A few years ago, I stumbled across a photography series by Liz Obert entitled Dualities. From her own struggle with mental illness, Liz realized that people with mental illness often live dual lives: the life we live in public and the life we live in private. In this series, each model has two portraits taken of them. The first depicts how they present themselves to the world, while the second reveals their behavior behind closed doors while in the belly of their mental illnesses. The first subject I saw was a woman smiling on her porch. It was a bright, sunny day and she was getting ready to play a sport. She described herself as having an undeniable vitality for life and as “able to speak for myself and on behalf of others with a clear loud voice.” In her second photograph, she was curled up in her bed, surrounded by mess. She described herself as “small and needy” and as “a shadow of my real self.” It wasn’t until viewing this series that I realized I had been living a dual life for over a decade.

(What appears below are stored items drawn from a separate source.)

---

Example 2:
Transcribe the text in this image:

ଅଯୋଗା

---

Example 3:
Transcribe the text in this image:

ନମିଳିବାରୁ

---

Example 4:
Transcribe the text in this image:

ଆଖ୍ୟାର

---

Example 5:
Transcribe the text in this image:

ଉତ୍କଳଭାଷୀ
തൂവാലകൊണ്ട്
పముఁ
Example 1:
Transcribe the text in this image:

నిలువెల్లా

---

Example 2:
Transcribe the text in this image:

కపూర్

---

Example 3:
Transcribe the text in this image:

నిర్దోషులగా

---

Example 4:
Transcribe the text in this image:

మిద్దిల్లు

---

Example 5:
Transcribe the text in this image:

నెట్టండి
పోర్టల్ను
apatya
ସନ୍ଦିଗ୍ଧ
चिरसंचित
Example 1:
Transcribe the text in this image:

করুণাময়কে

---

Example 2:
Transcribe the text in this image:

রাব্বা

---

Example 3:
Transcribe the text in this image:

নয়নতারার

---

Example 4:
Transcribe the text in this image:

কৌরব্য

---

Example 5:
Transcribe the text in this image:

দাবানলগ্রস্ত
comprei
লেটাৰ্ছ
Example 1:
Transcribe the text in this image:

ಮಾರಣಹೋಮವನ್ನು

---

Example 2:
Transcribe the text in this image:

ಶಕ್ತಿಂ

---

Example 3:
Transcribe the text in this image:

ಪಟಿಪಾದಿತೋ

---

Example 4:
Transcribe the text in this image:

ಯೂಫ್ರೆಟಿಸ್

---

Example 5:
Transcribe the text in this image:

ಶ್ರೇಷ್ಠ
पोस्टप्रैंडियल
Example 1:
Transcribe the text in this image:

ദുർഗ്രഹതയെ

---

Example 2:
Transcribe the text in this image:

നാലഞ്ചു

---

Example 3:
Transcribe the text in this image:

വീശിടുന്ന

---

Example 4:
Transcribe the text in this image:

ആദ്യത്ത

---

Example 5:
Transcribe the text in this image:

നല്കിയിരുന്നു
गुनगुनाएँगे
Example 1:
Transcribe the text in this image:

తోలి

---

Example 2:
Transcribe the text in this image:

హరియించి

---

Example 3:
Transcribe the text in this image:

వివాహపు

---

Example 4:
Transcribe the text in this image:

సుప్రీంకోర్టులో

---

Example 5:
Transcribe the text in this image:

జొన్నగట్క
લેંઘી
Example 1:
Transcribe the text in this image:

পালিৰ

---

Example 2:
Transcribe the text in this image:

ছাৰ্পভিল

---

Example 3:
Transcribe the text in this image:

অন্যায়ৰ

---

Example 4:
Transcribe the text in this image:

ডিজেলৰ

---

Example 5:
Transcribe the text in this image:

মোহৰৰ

When I tell people I have social anxiety disorder, there is nearly always an exclamation of disbelief. “But you’re so social and outgoing” they say. You don’t realize that you only see me on my good days. When my social anxiety is bad, I don’t leave the house. Social anxiety frequently holds me back from making phone calls, going to work, eating in restaurants, walking down the street, and going on dates. When I was in college, I often couldn’t muster up the strength to walk to the dining hall. Even on good days, my mind obsessively ruminates over all the “stupid” and “embarrassing” things I said or did, which will keep me up that following night.

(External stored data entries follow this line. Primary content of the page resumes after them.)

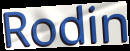
Rodin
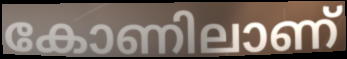
കോണിലാണ്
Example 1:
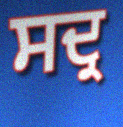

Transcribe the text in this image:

ਸਦ੍ਰ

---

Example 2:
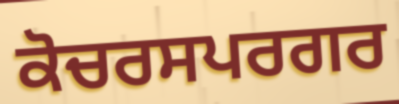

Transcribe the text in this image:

ਕੋਚਰਸਪਰਗਰ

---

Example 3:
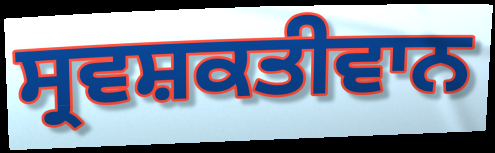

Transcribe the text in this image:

ਸ੍ਰਵਸ਼ਕਤੀਵਾਨ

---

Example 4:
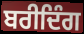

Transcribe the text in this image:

ਬਰੀਦਿੰਗ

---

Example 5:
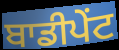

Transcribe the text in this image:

ਬਾਡੀਪੇਂਟ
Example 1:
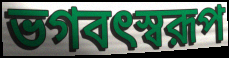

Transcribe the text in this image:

ভগবৎস্বরূপ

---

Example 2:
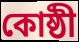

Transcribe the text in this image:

কোষ্ঠী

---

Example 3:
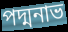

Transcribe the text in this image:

পদ্মনাভ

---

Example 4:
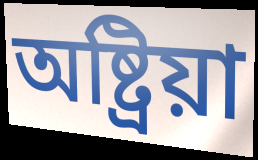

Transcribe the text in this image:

অষ্ট্রিয়া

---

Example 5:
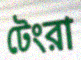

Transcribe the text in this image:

টেংরা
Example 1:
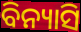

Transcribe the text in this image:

ବିନ୍ୟାସି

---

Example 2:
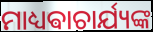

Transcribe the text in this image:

ମାଧ୍ୟଵାଚାର୍ଯ୍ୟଙ୍କ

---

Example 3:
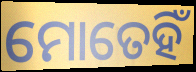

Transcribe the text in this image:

ମୋତେହିଁ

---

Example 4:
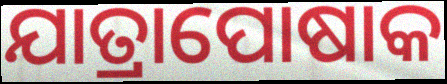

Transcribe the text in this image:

ଯାତ୍ରାପୋଷାକ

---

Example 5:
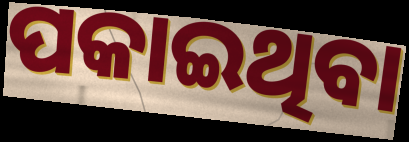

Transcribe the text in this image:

ପକାଇଥିବା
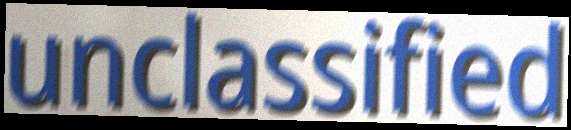
unclassified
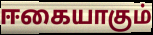
ஈகையாகும்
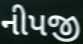
નીપજી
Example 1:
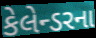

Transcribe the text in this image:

કેલેન્ડરના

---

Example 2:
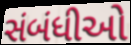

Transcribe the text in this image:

સંબંધીઓ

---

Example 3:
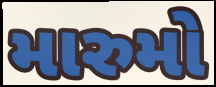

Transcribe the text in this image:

મારુમો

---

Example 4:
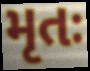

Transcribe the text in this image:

મૃતઃ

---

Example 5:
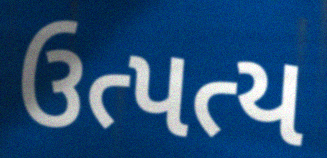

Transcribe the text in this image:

ઉત્પત્ય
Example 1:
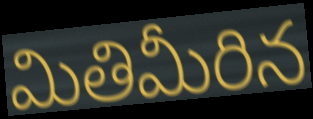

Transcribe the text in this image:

మితిమీరిన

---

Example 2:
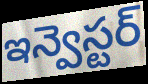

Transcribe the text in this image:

ఇన్వెస్టర్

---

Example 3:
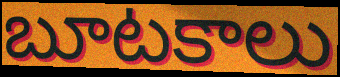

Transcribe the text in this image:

బూటకాలు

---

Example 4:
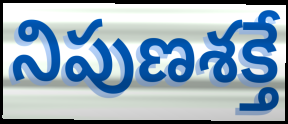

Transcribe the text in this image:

నిపుణశక్తే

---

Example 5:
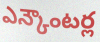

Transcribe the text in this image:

ఎన్కౌంటర్ల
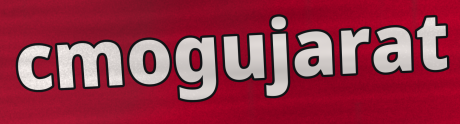
cmogujarat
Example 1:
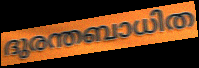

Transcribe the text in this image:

ദുരന്തബാധിത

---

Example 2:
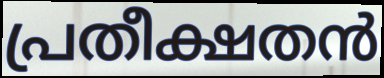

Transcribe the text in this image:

പ്രതീക്ഷതൻ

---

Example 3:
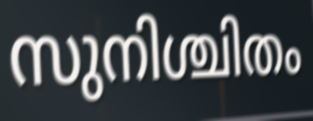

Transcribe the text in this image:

സുനിശ്ചിതം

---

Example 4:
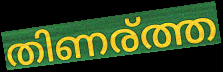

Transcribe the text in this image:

തിണര്ത്ത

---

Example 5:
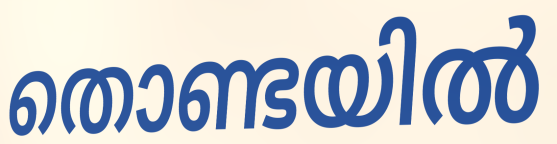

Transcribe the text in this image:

തൊണ്ടയിൽ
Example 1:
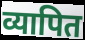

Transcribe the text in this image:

व्यापित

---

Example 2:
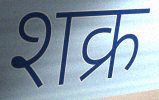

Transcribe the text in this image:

शक्र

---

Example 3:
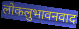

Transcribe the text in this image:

लोकलुभावनवाद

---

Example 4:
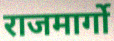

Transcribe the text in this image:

राजमार्गो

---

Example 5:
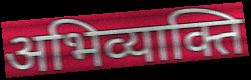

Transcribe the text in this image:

अभिव्याक्ति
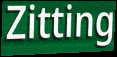
Zitting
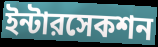
ইন্টারসেকশন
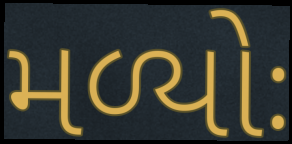
મળ્યોઃ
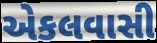
એકલવાસી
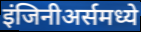
इंजिनीअर्समध्ये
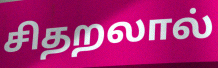
சிதறலால்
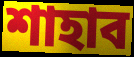
শাহাব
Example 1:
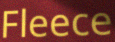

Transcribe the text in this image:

Fleece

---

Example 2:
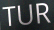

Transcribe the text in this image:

TUR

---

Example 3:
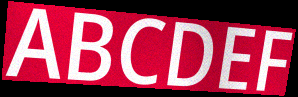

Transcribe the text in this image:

ABCDEF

When I tell people I have depression, they say “but you’re so bubbly and warm!” I explain that I don’t present myself to others when I’m depressed. I may go days without showering, as the pellets of water hurt my skin. My eyes may be swollen from crying and simply getting out of bed feels like drowning. You don’t see me sitting on the floor in my filthy room texting the suicide hotline. You definitely don’t see me going to the emergency room because of suicidal ideation.

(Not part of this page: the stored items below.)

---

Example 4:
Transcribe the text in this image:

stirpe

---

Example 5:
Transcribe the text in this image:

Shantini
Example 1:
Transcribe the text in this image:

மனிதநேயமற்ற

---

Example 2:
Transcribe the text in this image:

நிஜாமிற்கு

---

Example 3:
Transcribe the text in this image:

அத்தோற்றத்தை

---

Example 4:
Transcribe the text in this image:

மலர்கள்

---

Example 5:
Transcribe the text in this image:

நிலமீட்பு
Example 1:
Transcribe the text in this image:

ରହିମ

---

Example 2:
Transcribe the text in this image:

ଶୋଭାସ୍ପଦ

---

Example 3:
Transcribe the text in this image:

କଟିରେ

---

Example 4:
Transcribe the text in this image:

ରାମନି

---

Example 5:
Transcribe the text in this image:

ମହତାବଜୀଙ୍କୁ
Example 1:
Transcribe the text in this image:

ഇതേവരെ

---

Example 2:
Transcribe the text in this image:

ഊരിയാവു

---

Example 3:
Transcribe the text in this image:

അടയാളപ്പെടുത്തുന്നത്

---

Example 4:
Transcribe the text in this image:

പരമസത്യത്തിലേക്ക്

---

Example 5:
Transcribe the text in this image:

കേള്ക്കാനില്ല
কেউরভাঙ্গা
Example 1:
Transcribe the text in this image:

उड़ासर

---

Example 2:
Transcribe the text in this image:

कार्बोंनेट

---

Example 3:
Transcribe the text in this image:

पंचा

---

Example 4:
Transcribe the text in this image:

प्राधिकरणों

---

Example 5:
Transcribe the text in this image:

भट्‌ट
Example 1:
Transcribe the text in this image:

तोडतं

When I tell people about the degrees I’ve earned and the jobs I’ve held, they say “you are so successful.” While I have experienced some success, I want you to know that my success isn’t as polished as you believe it to be. You don’t know that I dropped out of high school and earned my GED because I was too mentally ill to go to school. You don’t know that one time I helped organize a suicide prevention walk in the community, but was unable to attend the actual event because I couldn’t fathom being around others. You don’t see that I miss about 50 percent of my classes and miss at least one day of work per week due to mental illness. You don’t know that I fear I’ll one day be homeless because surviving in a capitalist society is nearly impossible when you’re mentally ill.
Living dual lives is exhausting, but I fear you will deem my mental health symptoms (i.e. quiet, paranoid, foggy mind, irritable, weepy, pessimistic) as characteristics of my personality. If that’s who you see me as, won’t I be unlovable?